*** Passage shown

Digital Learning Device Frequently Asked Questions (FAQ)


    1:1 Devices - General Questions
    The purpose of this section is to collect some commonly asked questions that deal more with the "what", the general facts related to our 1:1 device deployment.  


    Which grade levels are currently participating in the 1:1 roll-out?

    6th through 12th grade are 1:1.  This means that they get to take the devices home.

    3rd-5th grade devices are kept at school in carts, with enough devices to have 1 per student.

    K-2nd grade devices are kept at school in carts, with enough devices to have 1 for every 2 students.


    What devices are we rolling out for 1:1?

    Currently, 6th and 7th grade students will use a full size iPad, 8th grade students are using an iPad mini.  9th - 12th grade use a 13" MacBook Air.  Our in-school devices are a mix of full size and iPad mini for grades K-2, in carts with a ratio of 1 device for every 2 students.  3rd-5th grade classrooms have an iPad cart with a full size ipad for each student to use in school.


    What events are scheduled for the 2018-2019 digital learning device roll-outs?

    The roll-out schedule can be found here.


    Will the devices have cases?

    The iPad uses a tough rubberized case. The MacBooks are being provided with a carrying case.

******
*** Supplied information

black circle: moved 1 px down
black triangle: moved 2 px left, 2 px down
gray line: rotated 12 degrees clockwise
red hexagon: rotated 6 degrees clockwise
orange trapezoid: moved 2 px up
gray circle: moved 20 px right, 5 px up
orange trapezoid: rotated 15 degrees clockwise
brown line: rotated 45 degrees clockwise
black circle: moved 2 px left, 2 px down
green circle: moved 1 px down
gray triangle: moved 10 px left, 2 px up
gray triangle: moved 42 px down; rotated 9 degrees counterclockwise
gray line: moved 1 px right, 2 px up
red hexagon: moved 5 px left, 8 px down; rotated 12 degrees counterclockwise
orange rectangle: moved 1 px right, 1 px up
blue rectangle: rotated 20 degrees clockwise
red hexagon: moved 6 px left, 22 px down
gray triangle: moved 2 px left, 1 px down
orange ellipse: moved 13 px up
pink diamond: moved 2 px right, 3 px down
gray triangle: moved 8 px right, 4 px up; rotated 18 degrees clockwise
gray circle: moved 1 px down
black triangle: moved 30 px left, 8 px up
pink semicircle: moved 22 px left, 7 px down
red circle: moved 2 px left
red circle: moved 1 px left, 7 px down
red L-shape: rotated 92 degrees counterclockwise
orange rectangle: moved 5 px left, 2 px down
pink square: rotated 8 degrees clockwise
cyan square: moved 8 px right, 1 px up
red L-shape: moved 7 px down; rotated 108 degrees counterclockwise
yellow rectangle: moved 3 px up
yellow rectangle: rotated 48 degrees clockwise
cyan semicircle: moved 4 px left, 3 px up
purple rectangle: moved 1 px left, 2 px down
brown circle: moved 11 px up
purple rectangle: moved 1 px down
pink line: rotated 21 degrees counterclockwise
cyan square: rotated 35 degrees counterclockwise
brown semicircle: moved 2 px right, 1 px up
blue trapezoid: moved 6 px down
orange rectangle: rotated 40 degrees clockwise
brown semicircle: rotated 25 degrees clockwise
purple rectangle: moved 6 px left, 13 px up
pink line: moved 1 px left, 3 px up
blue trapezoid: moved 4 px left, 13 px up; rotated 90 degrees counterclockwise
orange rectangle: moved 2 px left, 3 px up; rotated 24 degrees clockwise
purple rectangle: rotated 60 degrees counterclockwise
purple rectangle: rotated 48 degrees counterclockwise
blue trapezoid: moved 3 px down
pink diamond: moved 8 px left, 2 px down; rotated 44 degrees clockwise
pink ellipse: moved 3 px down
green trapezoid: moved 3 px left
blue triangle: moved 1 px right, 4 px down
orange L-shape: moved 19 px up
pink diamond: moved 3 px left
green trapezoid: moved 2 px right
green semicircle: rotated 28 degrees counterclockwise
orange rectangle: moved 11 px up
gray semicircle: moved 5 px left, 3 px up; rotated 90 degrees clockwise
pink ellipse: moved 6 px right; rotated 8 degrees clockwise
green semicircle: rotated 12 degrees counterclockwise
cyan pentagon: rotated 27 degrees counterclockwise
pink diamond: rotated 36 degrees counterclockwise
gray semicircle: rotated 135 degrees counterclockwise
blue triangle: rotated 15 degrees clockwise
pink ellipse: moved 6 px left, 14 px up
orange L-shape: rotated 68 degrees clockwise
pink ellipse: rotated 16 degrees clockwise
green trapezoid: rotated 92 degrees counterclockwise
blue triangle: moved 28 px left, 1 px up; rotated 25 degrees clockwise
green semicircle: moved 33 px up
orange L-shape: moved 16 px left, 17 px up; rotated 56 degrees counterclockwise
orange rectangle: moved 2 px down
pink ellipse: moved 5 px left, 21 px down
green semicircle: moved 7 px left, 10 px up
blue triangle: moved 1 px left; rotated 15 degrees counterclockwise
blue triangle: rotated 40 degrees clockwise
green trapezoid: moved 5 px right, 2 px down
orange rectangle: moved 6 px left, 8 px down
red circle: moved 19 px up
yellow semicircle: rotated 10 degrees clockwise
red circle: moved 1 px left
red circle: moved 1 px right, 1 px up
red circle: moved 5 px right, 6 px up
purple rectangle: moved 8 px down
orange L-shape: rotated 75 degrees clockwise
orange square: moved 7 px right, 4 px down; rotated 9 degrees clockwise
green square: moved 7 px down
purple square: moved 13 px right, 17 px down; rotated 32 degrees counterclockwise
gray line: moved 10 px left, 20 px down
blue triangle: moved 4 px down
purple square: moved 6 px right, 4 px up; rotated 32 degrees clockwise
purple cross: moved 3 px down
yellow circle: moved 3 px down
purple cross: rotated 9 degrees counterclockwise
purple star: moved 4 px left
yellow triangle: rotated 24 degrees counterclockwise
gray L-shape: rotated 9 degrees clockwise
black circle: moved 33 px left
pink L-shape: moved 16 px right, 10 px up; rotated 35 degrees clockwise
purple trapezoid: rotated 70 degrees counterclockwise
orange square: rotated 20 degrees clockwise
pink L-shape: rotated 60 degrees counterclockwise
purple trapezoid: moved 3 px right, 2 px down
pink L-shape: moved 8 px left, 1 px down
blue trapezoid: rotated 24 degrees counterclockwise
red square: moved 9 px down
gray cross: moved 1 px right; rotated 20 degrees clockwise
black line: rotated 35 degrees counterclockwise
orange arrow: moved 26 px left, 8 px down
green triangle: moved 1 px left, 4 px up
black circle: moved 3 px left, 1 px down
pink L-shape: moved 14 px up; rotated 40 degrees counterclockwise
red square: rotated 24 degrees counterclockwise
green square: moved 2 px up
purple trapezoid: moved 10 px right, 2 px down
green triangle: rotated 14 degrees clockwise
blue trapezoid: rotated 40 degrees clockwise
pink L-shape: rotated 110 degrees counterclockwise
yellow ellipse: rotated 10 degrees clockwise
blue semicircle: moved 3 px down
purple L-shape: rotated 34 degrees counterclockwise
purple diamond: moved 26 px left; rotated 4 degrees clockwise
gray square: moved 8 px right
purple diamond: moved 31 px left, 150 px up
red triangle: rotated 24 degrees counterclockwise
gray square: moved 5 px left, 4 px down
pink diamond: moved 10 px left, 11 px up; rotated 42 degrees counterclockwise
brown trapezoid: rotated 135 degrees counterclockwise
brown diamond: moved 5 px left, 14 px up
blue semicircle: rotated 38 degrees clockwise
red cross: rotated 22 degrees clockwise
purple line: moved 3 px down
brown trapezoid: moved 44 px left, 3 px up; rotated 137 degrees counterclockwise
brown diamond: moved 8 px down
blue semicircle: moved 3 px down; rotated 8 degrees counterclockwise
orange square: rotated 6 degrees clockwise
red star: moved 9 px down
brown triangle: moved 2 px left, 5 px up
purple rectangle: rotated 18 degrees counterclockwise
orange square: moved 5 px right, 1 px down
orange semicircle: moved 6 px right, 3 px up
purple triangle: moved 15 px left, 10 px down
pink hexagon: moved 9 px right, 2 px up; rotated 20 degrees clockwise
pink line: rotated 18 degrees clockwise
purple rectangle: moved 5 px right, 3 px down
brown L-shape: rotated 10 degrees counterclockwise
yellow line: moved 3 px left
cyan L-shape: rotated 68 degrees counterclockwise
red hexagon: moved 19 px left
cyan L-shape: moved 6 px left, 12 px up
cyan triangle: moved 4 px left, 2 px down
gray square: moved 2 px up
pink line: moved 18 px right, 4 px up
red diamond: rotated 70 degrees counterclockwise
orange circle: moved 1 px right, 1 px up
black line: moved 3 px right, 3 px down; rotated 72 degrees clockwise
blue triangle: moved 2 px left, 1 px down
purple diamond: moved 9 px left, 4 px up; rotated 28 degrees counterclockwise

******

Problem set:
(1) List every device model that the device FAQ names for students to use.
(2) Duplicate the device FAQ's text from "What devices are" to "be found here.".

Solutions to the exercise:
(1)
- Full size iPad
- iPad mini
- 13" MacBook Air

(2)
What devices are we rolling out for 1:1?

    Currently, 6th and 7th grade students will use a full size iPad, 8th grade students are using an iPad mini.  9th - 12th grade use a 13" MacBook Air.  Our in-school devices are a mix of full size and iPad mini for grades K-2, in carts with a ratio of 1 device for every 2 students.  3rd-5th grade classrooms have an iPad cart with a full size ipad for each student to use in school.


    What events are scheduled for the 2018-2019 digital learning device roll-outs?

    The roll-out schedule can be found here.